Put every line of the material below into a numbered list, leaving out any blank lines.
start
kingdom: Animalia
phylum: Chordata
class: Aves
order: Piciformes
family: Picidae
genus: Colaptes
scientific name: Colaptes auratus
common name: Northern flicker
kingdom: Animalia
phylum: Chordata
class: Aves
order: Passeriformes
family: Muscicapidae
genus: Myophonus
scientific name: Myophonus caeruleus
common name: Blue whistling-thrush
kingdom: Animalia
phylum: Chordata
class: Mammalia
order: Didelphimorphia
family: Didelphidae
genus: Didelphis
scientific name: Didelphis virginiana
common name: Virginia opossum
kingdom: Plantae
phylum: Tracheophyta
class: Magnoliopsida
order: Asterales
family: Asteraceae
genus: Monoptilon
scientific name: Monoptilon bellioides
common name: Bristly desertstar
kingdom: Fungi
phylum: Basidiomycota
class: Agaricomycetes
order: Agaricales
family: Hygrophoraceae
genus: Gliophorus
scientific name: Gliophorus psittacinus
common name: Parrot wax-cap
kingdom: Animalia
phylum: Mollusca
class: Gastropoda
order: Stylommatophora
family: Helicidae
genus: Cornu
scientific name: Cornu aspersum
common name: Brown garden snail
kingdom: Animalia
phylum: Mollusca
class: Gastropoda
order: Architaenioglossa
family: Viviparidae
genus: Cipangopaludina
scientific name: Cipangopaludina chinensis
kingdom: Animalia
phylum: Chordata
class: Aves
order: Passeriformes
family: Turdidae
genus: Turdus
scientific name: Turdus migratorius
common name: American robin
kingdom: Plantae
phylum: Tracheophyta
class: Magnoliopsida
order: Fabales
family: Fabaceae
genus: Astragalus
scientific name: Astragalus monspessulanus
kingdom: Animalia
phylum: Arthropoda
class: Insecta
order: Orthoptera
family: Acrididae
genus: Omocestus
end
Complete response>
1. kingdom: Animalia
2. phylum: Chordata
3. class: Aves
4. order: Piciformes
5. family: Picidae
6. genus: Colaptes
7. scientific name: Colaptes auratus
8. common name: Northern flicker
9. kingdom: Animalia
10. phylum: Chordata
11. class: Aves
12. order: Passeriformes
13. family: Muscicapidae
14. genus: Myophonus
15. scientific name: Myophonus caeruleus
16. common name: Blue whistling-thrush
17. kingdom: Animalia
18. phylum: Chordata
19. class: Mammalia
20. order: Didelphimorphia
21. family: Didelphidae
22. genus: Didelphis
23. scientific name: Didelphis virginiana
24. common name: Virginia opossum
25. kingdom: Plantae
26. phylum: Tracheophyta
27. class: Magnoliopsida
28. order: Asterales
29. family: Asteraceae
30. genus: Monoptilon
31. scientific name: Monoptilon bellioides
32. common name: Bristly desertstar
33. kingdom: Fungi
34. phylum: Basidiomycota
35. class: Agaricomycetes
36. order: Agaricales
37. family: Hygrophoraceae
38. genus: Gliophorus
39. scientific name: Gliophorus psittacinus
40. common name: Parrot wax-cap
41. kingdom: Animalia
42. phylum: Mollusca
43. class: Gastropoda
44. order: Stylommatophora
45. family: Helicidae
46. genus: Cornu
47. scientific name: Cornu aspersum
48. common name: Brown garden snail
49. kingdom: Animalia
50. phylum: Mollusca
51. class: Gastropoda
52. order: Architaenioglossa
53. family: Viviparidae
54. genus: Cipangopaludina
55. scientific name: Cipangopaludina chinensis
56. kingdom: Animalia
57. phylum: Chordata
58. class: Aves
59. order: Passeriformes
60. family: Turdidae
61. genus: Turdus
62. scientific name: Turdus migratorius
63. common name: American robin
64. kingdom: Plantae
65. phylum: Tracheophyta
66. class: Magnoliopsida
67. order: Fabales
68. family: Fabaceae
69. genus: Astragalus
70. scientific name: Astragalus monspessulanus
71. kingdom: Animalia
72. phylum: Arthropoda
73. class: Insecta
74. order: Orthoptera
75. family: Acrididae
76. genus: Omocestus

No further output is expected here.